This apparent lack of interest is probably attributable less to the intrinsic merits or otherwise of Joufroi as a literary creation than to certain problems which the transmission of the text presents to the critic. It is unfinished, ending abruptly after only 4613 lines and is preserved as a single text in a unique MS witness, in which it ends at the foot of the column upon the recto of folio 80. The verso is left blank and the last line is the first half of a couplet which is thus left incomplete and unrhymed. It seems clear that this represents the state of the romance, as it was known by or available to the scribe. With no further MSS available for comparison, there is no way of knowing if there ever was any further continuation to the work. One feels instinctively nervous about drawing conclusions about a palpably unfinished work.
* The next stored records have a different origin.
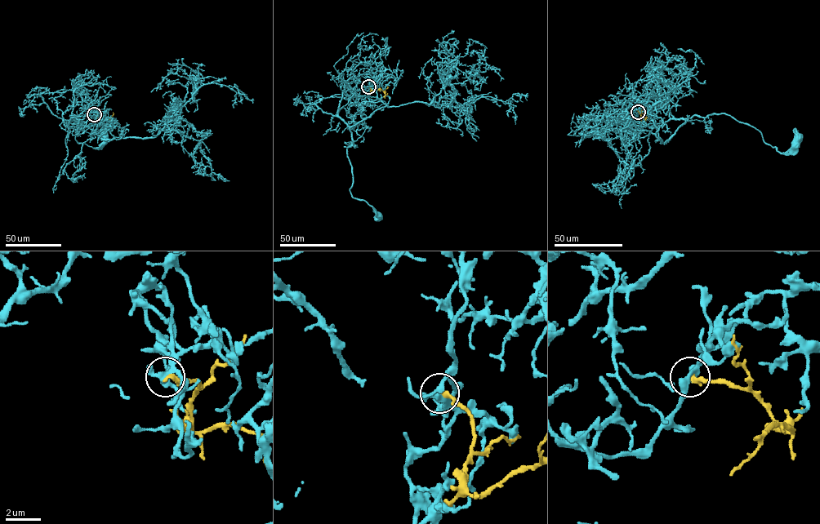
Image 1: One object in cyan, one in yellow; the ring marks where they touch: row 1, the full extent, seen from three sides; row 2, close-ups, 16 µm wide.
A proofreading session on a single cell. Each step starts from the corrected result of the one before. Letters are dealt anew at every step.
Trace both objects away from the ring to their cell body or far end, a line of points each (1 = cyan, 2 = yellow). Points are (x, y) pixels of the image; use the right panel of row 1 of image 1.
1: (638, 112), (643, 105), (656, 109), (661, 143), (688, 118), (713, 113), (755, 127), (781, 153), (797, 136)
2: (638, 112), (645, 117), (640, 119), (643, 118), (635, 109)

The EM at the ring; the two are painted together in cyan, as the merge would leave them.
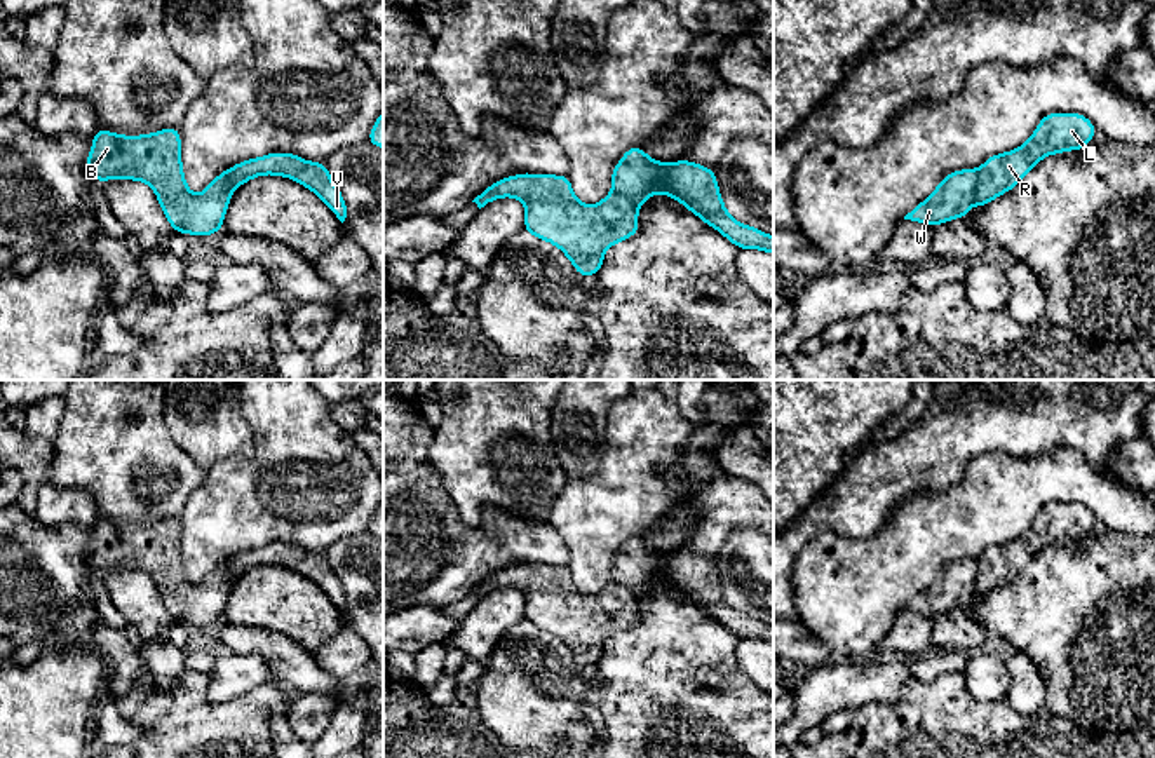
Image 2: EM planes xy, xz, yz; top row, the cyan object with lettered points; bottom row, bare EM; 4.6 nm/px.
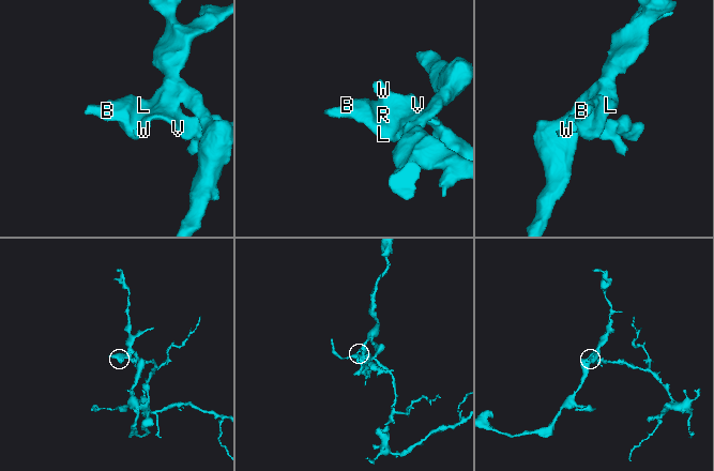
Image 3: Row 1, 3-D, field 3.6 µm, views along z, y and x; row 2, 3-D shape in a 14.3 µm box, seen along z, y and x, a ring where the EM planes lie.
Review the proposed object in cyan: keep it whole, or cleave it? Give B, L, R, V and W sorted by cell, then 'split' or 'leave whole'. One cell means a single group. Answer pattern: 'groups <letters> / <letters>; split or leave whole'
groups B L R / V W; split

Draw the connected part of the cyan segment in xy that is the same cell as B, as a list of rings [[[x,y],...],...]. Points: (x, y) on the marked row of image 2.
[[[178,127],[143,136],[120,136],[98,129],[85,169],[99,183],[113,178],[148,183],[176,233],[213,235],[221,230],[237,188],[226,169],[199,197],[188,190]]]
Secondly, the work has only been dated to first half of the thirteenth century, possibly later, so its relationships with other texts remain unclear. The narrative also appears to degenerate or disintegrate toward its end as, by line 4613, we find the hero hastily married to a woman on grounds purely of political expediency, following a previous marriage (on mercenary grounds) and subsequent divorce from a bourgeoise. Two more, earlier, seductions of highborn ladies have simply resulted in the hero abandoning his conquest for further adventures.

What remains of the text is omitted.